Rewire() and degree distribution

Does rewire(g, keeping_degseq) preserve the degree sequence (degree of each node is preserved), or the degree distribution? My nodes have identities, and I would like a rewiring that preserves the degree distribution but permits degrees of individual nodes to change as the graph is re-wired.

When you use rewire with keeping_degseq, edges are only rewired, so nodes are guaranteed to keep the exact same degree. Hence, degrees of individual nodes will never change.

The alternative that you can use is sample_degseq which will sample a graph from a degree sequence. Here, the degree for each node will be exactly the degree that is provided. Perhaps this still does not satisfy your needs. If that is the case, you could first create a distribution of node degrees, and then sample degrees from this distribution, and then sample a graph from the sampled degrees. See some of the later examples provided in the documentation for sampling from a particular distribution, for example:

## Power-law degree distribution
## Note, that we correct the degree sequence if its sum is odd
degs <- sample(1:100, 100, replace=TRUE, prob=(1:100)^-2)
if (sum(degs) %% 2 != 0) { degs[1] <- degs[1] + 1 }
g <- sample_degseq(degs, method="vl")
all(degree(g) == degs)

I don’t understand the question. Can you show a small example which illustrates what you mean by keeping the degree distribution but not the degree sequence?
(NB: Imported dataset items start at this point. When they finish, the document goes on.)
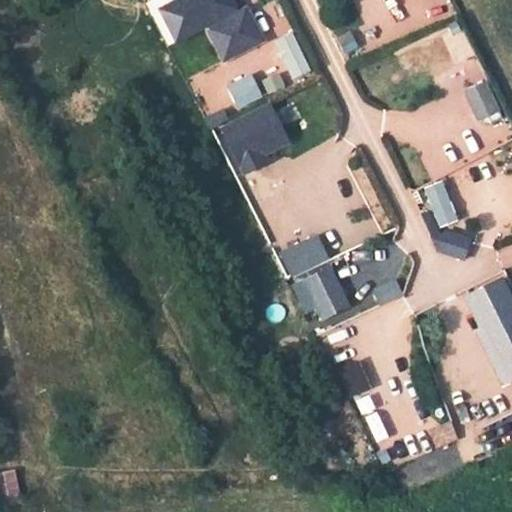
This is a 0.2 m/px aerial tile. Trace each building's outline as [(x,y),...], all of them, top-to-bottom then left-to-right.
[(233,0),(200,12),(218,61),(264,44),(247,0),(233,0)] [(440,0),(412,0),(423,22),(446,12),(440,0)] [(292,31),(274,40),(295,83),(313,74),(292,31)] [(443,33),(395,50),(406,79),(430,70),(433,78),(456,69),(443,33)] [(237,109),(264,96),(253,73),(226,86),(237,109)] [(480,127),(503,116),(487,80),(463,90),(480,127)] [(240,173),(292,148),(271,102),(218,127),(240,173)] [(441,228),(460,220),(442,181),(424,189),(441,228)] [(329,259),(317,233),(303,239),(281,191),(255,203),(289,278),(329,259)] [(314,309),(322,322),(352,306),(330,266),(289,288),(304,314),(314,309)] [(511,290),(505,275),(461,294),(502,386),(511,381),(511,290)] [(350,397),(372,387),(360,360),(338,370),(350,397)] [(376,392),(357,401),(368,424),(387,415),(376,392)] [(14,474),(0,476),(0,494),(16,492),(14,474)]
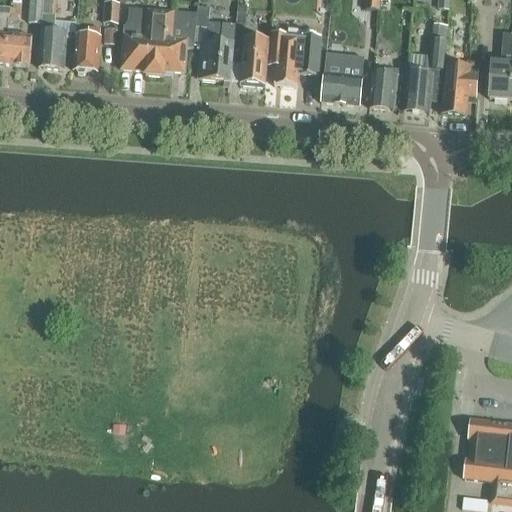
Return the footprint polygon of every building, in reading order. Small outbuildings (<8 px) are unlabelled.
[(30,0),(29,25),(41,26),(43,0),(30,0)] [(68,36),(55,35),(56,17),(57,0),(45,0),(39,70),(65,72),(68,36)] [(274,0),(274,9),(301,12),(301,0),(274,0)] [(380,0),(365,0),(364,12),(380,13),(380,0)] [(511,13),(511,0),(499,0),(499,13),(511,13)] [(103,25),(119,27),(120,5),(104,4),(103,25)] [(0,67),(5,68),(9,21),(10,21),(11,10),(0,8),(0,67)] [(235,28),(209,25),(210,10),(198,10),(196,29),(210,30),(206,61),(203,61),(201,82),(229,85),(230,83),(235,28)] [(179,16),(179,17),(130,14),(129,27),(125,30),(124,39),(123,39),(121,72),(146,74),(146,78),(164,79),(165,73),(184,75),(186,51),(194,51),(197,17),(179,16)] [(19,22),(10,21),(9,21),(5,68),(30,70),(32,39),(18,38),(19,22)] [(235,28),(231,65),(243,66),(241,84),(241,86),(243,86),(243,88),(265,90),(267,69),(270,42),(246,40),(244,26),(235,25),(235,28)] [(100,41),(100,30),(88,29),(87,40),(76,39),(74,73),(99,75),(101,41),(100,41)] [(116,47),(117,32),(105,31),(104,46),(116,47)] [(271,36),(268,69),(275,70),(274,89),(297,91),(298,79),(318,80),(321,41),(317,40),(302,39),(302,42),(288,41),(289,38),(287,38),(271,36)] [(489,99),(511,100),(511,87),(511,36),(503,36),(501,64),(492,63),(489,99)] [(409,58),(408,72),(407,72),(407,76),(403,113),(429,116),(434,75),(434,72),(444,72),(446,43),(433,42),(431,59),(409,58)] [(359,108),(362,81),(364,61),(332,57),(326,56),(321,105),(359,108)] [(447,76),(443,118),(465,120),(467,101),(477,102),(479,65),(467,64),(466,69),(447,68),(447,76)] [(388,70),(387,75),(373,73),(369,109),(403,113),(407,76),(402,76),(402,72),(388,70)] [(511,427),(471,422),(469,442),(471,443),(468,462),(466,462),(464,482),(494,486),(492,506),(511,508),(511,427)] [(464,501),(462,511),(487,511),(488,504),(464,501)]
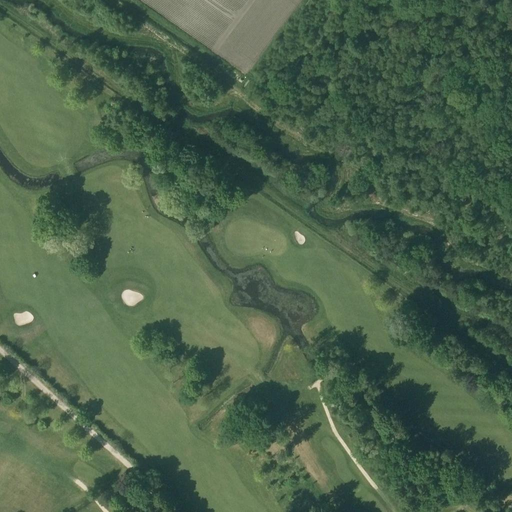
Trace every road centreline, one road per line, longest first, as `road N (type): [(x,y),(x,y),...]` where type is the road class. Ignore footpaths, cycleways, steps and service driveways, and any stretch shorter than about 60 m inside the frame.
road 1 (track): [(511,367),(0,6)]
road 2 (track): [(113,0),(365,173),(381,196),(439,228),(466,257),(511,277)]
road 3 (track): [(167,511),(128,464),(0,347)]
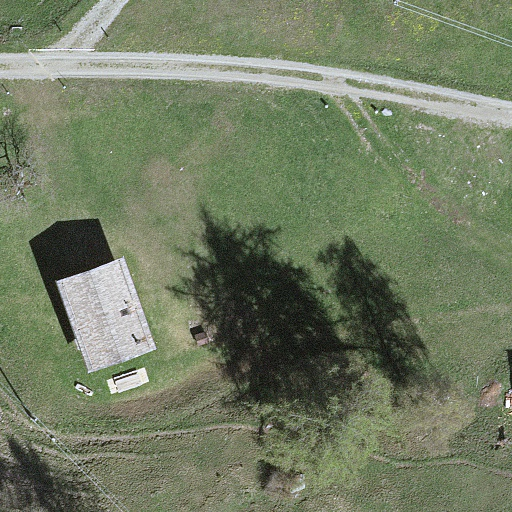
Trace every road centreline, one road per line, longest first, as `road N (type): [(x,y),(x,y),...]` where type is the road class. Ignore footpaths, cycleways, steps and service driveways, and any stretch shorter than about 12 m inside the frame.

Do you have some vertex attributes and you simply want to randomly permute the vertices and change which attribute is assigned to which?

I don’t understand the question. Can you show a small example which illustrates what you mean by keeping the degree distribution but not the degree sequence?

I think one way of asking my question is this.
Consider a graph g

d0=as.vector(degree(g))
g1=rewire(g, keeping_degseq)
d1=as.vector(degree(g1))

Is it the case that d1==d0 is TRUE everywhere? That is how I understand preserving the degree sequence.

But it could be that d1 is a permutation of d0. (i.e. d1==d0 is FALSE in at least some places but sort(d1)==sort(d0) is TRUE everywhere). That would preserve the degree distribution but not the degree sequence (at least in the jargon I use).

Do you have some vertex attributes and you simply want to randomly permute the vertices and change which attribute is assigned to which?

I think just permuting the node attributes doesn’t do it, because that preserves the network architecture. For example it retains degree assortativity, average path length… and (all) other aggregate structural properties of the network.

Ahh, perhaps the solution is rewiring preserving degree sequence and then permuting node attributes. That might do it.

I do have another question about re-wiring.
Is it possible to re-wire part of the graph (eg a pre-specified subset of nodes, limiting the re-wiring to the edges within that subset).
Essentially I have a graph of many components and I want to re-wire within each component without changing which nodes are in which component.
I know I could create a subgraph; remove those nodes from the graph; re-wire the subgraph; add the re-wired subgraph back to the larger graph. And do that for each component. But is there a direct way to do it?
I could also write a function to implement the re-wiring algorithm on a subset of nodes, but it might be slow to execute (this is in R).

Thanks (I see I answered you and Szabolcs in the wrong order).
Your first paragraph answers my basic question.
Thanks for your suggestions about sampling. I will see what I can make work.

If there are no attributes, then all these measures will be invariant to the vertex ordering. Without attributes, the graph is essentially unlabelled and the vertex ordering is merely an irrelevant technical detail of how the graph is stored on the computer.

If there are vertex attributes, then some graph measures are still do not depend on them. Assortativity or mean path length, or any other “structural” property (i.e. depending only on which vertices are connected, but not any of their attributes) are invariant of vertex ordering.

The mean path length depends on edge weights/lengths, but note that igraph only keep vertex attributes but discards any edge attributes during rewiring.